Many people believe that understanding "agency" is crucial for alignment, but as far as I know, there isn't a canonical list of reasons why we care about agency. Please describe any reasons why we might care about the concept of agency for understanding alignment below. If you have multiple reasons, please list them in separate answers below.
Please also try to be specific as possible about what our goal is in the scenario. For example:
We want to know what an agent is so that we can determine whether or not a given AI is a dangerous agent
Whilst useful isn't quite as good as:
We have an AI which may or may not have goals aligned with us and we want to know how dangerous it would be if it weren't aligned.
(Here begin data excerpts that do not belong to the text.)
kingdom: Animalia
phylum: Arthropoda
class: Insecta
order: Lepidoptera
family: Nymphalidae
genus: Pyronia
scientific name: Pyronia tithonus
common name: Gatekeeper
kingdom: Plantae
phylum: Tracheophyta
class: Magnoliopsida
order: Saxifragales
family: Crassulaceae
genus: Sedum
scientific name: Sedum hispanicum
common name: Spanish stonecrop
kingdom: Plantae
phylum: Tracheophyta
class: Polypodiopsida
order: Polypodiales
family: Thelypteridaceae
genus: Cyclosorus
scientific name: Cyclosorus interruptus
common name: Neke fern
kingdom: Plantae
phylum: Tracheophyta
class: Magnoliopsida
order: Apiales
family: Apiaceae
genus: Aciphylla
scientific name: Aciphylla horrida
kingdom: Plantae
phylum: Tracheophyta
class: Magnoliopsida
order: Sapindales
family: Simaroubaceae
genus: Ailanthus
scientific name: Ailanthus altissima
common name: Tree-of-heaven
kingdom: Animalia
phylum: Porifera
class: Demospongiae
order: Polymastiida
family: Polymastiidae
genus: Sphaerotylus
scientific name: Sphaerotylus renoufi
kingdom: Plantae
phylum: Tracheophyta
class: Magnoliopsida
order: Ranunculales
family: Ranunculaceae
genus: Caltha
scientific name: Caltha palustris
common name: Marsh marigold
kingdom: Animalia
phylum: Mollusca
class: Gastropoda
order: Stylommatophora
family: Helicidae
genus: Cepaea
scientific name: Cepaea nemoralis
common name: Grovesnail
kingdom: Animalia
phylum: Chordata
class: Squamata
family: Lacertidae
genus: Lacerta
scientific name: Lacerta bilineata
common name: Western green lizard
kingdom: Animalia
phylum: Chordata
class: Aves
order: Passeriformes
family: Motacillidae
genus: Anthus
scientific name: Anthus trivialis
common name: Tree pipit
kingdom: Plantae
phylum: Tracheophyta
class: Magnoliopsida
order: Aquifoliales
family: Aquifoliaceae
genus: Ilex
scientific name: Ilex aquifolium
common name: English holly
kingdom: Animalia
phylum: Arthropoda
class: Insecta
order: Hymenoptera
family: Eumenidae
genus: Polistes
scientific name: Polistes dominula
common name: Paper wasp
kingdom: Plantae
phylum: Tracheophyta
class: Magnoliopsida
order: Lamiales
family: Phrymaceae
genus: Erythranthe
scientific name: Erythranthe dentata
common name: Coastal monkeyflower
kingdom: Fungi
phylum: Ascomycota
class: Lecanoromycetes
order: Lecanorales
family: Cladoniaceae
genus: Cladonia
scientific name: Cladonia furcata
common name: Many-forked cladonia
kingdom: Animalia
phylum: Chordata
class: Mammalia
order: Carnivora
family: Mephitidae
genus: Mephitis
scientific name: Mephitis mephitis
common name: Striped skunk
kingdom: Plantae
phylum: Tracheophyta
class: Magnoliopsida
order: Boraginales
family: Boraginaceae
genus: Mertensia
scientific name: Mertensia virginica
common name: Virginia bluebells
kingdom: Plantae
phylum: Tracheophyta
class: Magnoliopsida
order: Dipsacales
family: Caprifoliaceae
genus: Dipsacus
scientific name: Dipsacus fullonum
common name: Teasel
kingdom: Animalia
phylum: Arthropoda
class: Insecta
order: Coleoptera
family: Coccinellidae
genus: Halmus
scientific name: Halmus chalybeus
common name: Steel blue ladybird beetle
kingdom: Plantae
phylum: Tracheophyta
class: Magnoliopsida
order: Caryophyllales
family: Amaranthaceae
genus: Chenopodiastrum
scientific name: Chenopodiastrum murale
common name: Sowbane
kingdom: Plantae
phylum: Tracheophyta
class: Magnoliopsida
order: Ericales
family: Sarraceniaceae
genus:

We want to use interpretability tools to determine the extent to which it will pursue instrumental incentives and this would be easier if we knew exactly what we were looking for.
In particular, we can set up a scale with agents which have only learned to pursue instrumental incentives based upon a few heuristics they learned during training one one end and an agent which maximises its goals during deployment on the other (the latter is seen as more agentic). We would like the ability to figure out where a particular agent is on this scale just by looking at its weights and we'd ideally like a general technique rather than a technique specific to one kind of unwanted instrumental incentive. In this context, we care about finding a definition of agency that helps us construct a scale that roughly corresponds to how worried we should be about a system having instrumental incentives.
In a few days, I'll add any use cases I'm aware of myself that either haven't been covered or that I don't think have been adequately explained by different answers.
Summary: John describes the problems of inner and outer alignment. He also describes the concept of True Names - mathematical formalisations that hold up under optimisation pressure. He suggests that having a "True Name" for optimizers would be useful if we wanted to inspect a trained system for an inner optimiser and not risk missing something.
He further suggests that the concept of agency breaks down into lower-level components like "optimisation", "goals", "world models", ect. It would be possible to make further arguments about how these lower-level concepts are important for AI safety.